- [Task requirements]
Beginning at the line containing "19: 0.04 -> none", give again every line through the end of the data, unchanged and with both ends included. Drop any pictures.

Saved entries
┄┄┄┄┄┄

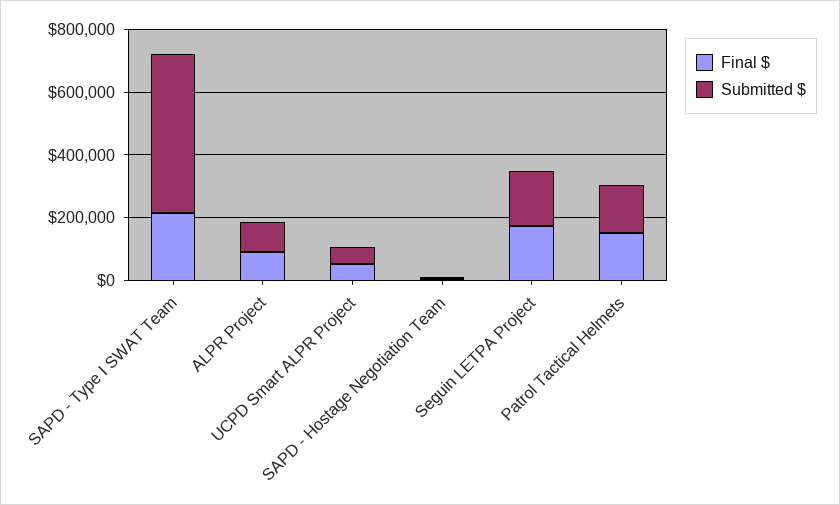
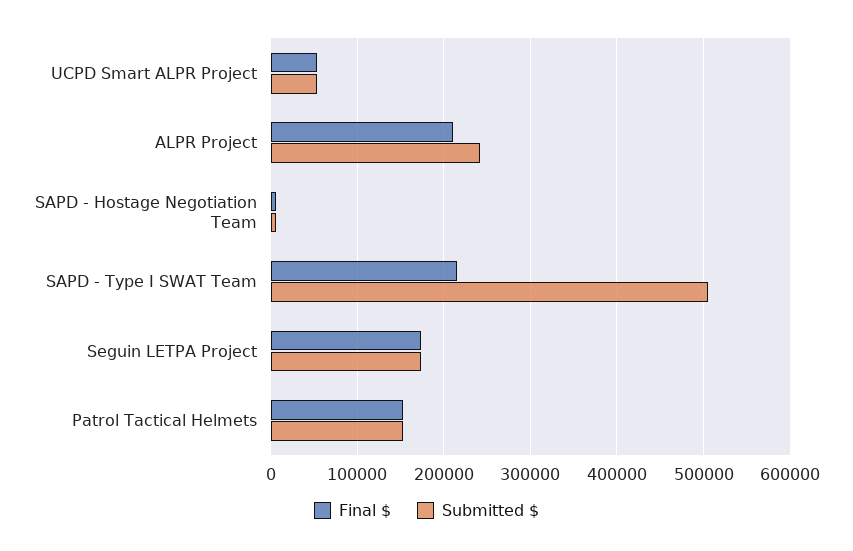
Final $, ALPR Project: 100000 -> 210000
Submitted $, ALPR Project: 100000 -> 240000

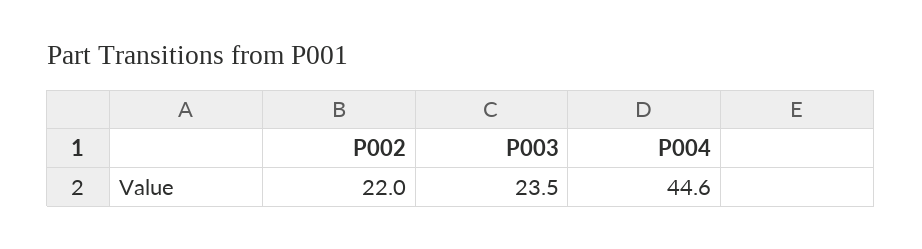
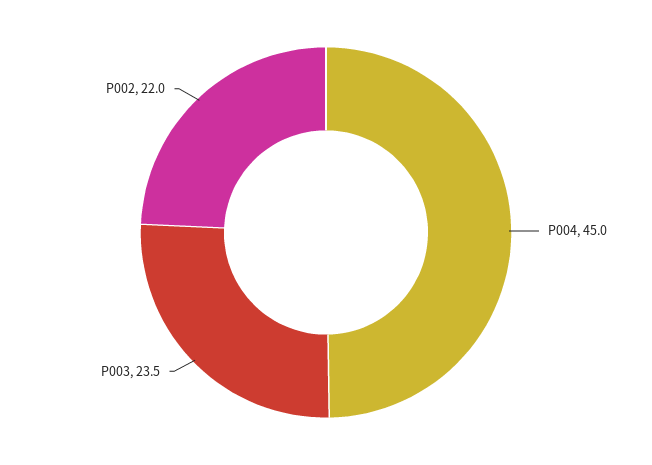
P004: 44.6 -> 45

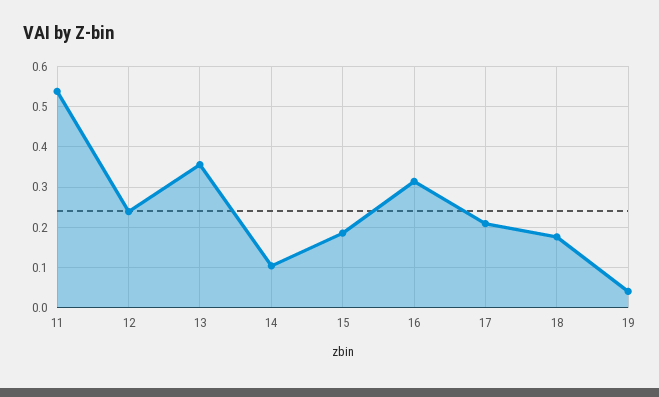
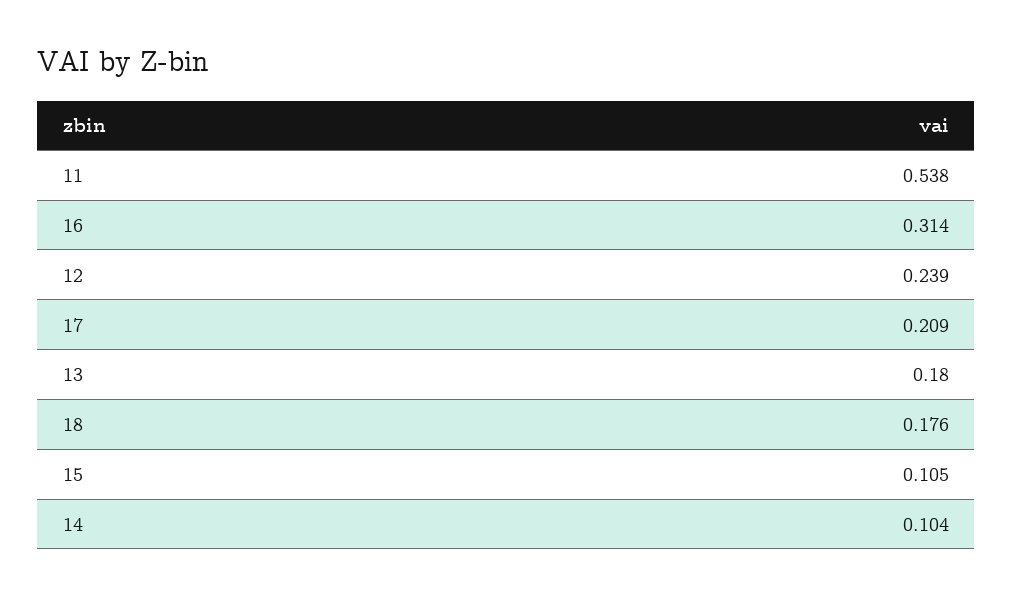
13: 0.36 -> 0.18
15: 0.18 -> 0.105
19: 0.04 -> none

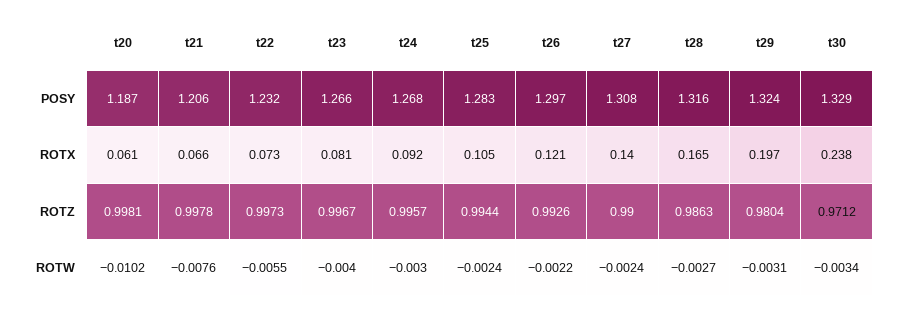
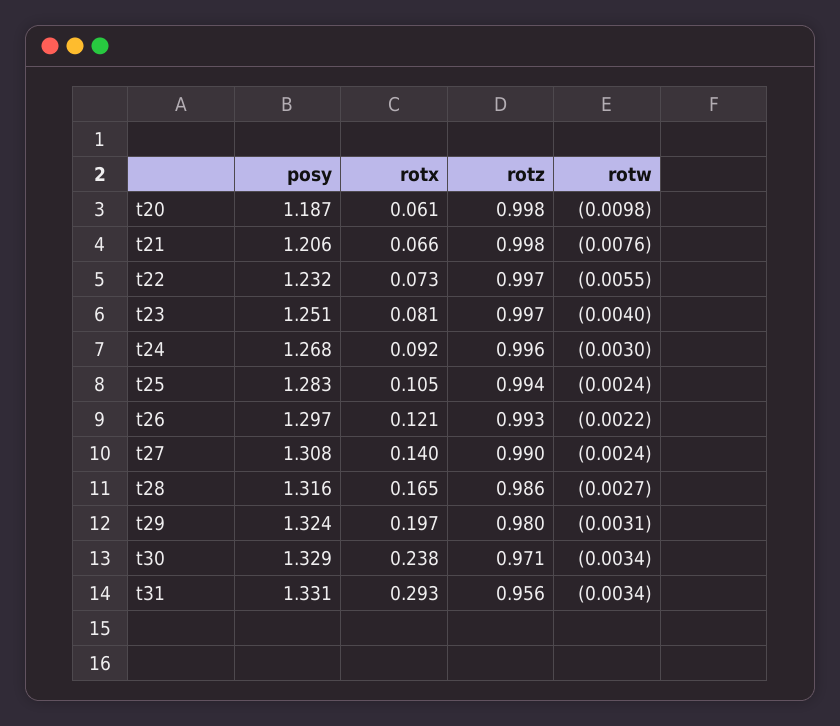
t23, POSY: 1.266 -> 1.251
t20, ROTW: -0.0102 -> -0.0098
t31, POSY: none -> 1.331
t31, ROTX: none -> 0.293
t31, ROTZ: none -> 0.956
t31, ROTW: none -> -0.0034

┄┄┄┄┄┄

- [Exercise result]
19: 0.04 -> none

t23, POSY: 1.266 -> 1.251
t20, ROTW: -0.0102 -> -0.0098
t31, POSY: none -> 1.331
t31, ROTX: none -> 0.293
t31, ROTZ: none -> 0.956
t31, ROTW: none -> -0.0034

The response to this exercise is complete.